Stored data entries
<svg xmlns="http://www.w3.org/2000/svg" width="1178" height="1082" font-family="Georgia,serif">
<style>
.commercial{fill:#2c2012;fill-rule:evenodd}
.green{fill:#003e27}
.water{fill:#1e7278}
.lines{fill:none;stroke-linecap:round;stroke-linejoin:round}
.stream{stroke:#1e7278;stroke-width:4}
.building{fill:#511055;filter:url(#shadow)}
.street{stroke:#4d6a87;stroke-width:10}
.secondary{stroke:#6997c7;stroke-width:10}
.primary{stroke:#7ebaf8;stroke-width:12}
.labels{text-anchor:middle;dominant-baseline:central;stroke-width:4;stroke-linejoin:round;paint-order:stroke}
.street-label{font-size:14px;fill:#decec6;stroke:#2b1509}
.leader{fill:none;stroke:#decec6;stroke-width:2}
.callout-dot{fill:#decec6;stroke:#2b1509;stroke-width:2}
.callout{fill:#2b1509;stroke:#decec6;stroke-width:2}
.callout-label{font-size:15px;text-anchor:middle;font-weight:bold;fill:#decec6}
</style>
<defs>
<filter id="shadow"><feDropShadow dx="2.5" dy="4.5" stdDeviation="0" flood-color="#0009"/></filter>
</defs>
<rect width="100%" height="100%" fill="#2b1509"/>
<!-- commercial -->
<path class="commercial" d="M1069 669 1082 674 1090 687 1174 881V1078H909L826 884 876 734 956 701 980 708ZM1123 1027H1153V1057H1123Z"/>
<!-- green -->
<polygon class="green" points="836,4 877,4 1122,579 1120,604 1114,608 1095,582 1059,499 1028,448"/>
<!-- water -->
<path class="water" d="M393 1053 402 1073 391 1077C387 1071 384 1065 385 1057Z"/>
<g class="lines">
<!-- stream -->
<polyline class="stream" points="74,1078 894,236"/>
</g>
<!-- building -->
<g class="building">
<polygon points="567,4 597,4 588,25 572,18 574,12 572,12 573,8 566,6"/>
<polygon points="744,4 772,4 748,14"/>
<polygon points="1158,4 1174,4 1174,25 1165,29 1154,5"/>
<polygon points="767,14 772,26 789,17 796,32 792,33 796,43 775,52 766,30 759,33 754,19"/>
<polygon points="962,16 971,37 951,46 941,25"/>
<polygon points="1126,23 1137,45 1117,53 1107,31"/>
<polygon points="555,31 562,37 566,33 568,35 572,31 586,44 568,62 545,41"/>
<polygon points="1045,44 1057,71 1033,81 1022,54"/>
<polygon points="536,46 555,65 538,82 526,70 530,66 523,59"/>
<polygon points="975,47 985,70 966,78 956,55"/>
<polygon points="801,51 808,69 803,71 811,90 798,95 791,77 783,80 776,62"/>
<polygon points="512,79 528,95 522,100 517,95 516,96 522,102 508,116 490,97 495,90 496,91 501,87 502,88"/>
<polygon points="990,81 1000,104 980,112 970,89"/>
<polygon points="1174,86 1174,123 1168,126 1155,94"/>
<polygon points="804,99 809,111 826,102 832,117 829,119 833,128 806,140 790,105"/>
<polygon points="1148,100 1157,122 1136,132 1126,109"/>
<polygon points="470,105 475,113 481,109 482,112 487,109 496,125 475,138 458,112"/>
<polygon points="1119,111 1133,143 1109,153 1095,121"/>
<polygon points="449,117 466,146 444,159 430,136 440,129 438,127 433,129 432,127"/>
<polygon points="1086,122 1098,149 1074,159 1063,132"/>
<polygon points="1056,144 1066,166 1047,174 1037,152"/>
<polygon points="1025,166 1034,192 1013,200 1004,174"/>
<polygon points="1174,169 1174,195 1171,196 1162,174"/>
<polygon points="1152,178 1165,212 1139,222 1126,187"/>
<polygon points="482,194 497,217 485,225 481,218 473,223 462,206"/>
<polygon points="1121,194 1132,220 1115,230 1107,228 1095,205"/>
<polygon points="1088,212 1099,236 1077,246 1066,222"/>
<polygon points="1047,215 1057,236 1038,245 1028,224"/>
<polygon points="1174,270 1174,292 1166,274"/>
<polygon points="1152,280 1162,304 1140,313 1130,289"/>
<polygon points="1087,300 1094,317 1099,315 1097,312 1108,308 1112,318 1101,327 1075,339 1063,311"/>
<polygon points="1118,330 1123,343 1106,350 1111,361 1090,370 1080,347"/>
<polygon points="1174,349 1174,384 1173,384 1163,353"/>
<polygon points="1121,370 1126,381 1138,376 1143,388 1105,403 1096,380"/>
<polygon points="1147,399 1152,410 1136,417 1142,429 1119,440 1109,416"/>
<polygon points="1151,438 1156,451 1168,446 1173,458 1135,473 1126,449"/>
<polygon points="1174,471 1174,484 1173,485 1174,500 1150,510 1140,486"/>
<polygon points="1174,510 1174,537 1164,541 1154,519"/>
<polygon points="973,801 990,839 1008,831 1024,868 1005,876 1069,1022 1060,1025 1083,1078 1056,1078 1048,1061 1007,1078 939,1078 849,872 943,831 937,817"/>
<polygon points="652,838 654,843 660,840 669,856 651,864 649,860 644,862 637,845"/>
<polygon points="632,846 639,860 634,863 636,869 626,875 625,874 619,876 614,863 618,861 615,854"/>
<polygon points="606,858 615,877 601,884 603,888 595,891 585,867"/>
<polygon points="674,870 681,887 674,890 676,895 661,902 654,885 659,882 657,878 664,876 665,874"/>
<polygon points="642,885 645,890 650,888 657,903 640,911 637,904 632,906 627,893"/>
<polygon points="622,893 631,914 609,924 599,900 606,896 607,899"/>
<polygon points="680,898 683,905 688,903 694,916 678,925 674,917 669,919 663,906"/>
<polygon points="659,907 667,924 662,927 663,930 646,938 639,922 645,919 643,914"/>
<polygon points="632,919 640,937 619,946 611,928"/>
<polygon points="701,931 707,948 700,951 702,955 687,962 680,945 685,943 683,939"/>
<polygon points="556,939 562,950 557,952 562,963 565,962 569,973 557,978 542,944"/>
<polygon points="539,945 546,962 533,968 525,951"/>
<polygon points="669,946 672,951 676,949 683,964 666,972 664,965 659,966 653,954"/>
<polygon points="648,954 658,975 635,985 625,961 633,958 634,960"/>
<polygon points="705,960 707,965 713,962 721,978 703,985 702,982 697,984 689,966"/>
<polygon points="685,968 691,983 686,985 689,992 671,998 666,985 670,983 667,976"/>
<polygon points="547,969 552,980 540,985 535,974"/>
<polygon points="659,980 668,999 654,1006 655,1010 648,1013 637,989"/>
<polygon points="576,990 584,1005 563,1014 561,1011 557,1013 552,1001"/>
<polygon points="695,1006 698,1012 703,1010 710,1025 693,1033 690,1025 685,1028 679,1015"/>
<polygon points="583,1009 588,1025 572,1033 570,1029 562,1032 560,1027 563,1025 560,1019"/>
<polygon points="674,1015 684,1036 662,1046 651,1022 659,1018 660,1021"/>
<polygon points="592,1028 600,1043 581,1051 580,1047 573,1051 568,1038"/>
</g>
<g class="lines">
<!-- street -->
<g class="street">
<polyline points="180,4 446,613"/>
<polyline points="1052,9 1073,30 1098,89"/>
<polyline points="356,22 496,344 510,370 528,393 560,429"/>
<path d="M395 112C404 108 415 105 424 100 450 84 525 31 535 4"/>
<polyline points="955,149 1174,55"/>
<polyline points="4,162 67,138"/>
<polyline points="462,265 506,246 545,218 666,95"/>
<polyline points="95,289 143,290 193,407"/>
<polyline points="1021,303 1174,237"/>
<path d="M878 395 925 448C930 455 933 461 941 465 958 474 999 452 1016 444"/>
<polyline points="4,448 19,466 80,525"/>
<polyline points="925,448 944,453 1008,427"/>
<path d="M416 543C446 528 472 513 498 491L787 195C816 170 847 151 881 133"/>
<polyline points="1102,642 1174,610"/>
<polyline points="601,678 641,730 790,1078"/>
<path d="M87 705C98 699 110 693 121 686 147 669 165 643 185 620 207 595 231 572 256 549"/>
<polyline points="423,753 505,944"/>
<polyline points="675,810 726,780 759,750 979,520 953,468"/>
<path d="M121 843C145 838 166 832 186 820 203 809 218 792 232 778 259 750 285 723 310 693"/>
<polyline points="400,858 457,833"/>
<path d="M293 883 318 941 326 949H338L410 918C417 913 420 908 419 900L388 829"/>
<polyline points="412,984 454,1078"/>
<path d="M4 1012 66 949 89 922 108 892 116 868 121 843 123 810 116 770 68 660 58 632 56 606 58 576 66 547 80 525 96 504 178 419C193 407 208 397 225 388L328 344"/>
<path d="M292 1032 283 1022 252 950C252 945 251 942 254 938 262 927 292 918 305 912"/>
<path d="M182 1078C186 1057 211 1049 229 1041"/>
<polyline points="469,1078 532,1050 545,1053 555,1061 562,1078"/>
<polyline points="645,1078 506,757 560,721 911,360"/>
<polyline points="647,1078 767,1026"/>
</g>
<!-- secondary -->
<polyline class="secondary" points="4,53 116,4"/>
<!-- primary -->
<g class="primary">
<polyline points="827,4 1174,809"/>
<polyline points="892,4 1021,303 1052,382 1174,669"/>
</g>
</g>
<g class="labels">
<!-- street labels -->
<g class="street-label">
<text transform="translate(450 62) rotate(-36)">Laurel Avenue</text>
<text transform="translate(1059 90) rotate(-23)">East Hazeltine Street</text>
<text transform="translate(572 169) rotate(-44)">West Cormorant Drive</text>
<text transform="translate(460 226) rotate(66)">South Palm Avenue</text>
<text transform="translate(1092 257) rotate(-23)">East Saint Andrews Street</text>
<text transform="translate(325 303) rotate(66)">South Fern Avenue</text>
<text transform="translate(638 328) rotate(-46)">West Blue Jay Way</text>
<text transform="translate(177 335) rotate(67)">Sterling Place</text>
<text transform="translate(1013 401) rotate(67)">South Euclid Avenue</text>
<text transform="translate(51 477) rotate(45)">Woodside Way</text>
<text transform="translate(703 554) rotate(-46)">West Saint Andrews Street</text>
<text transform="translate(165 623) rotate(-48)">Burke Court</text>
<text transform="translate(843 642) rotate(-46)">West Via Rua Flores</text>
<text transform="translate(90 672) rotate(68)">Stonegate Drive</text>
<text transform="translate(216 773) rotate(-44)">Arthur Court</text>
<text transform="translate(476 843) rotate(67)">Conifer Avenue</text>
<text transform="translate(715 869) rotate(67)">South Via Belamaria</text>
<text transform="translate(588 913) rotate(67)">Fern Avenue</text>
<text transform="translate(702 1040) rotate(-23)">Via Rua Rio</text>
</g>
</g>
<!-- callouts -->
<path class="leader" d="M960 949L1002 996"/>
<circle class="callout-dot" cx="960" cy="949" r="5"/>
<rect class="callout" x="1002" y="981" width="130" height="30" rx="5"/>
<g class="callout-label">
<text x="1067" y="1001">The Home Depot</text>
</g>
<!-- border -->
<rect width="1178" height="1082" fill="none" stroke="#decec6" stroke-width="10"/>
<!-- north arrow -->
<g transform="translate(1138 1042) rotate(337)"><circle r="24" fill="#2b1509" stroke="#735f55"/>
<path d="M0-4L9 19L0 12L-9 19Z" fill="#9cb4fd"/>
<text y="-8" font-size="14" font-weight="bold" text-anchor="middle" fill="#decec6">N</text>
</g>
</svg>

Exercise brief
Only lines that hold the string "filter" belong in the answer, so copy every one of them from the records.

Answer for the task
.building{fill:#511055;filter:url(#shadow)}
<filter id="shadow"><feDropShadow dx="2.5" dy="4.5" stdDeviation="0" flood-color="#0009"/></filter>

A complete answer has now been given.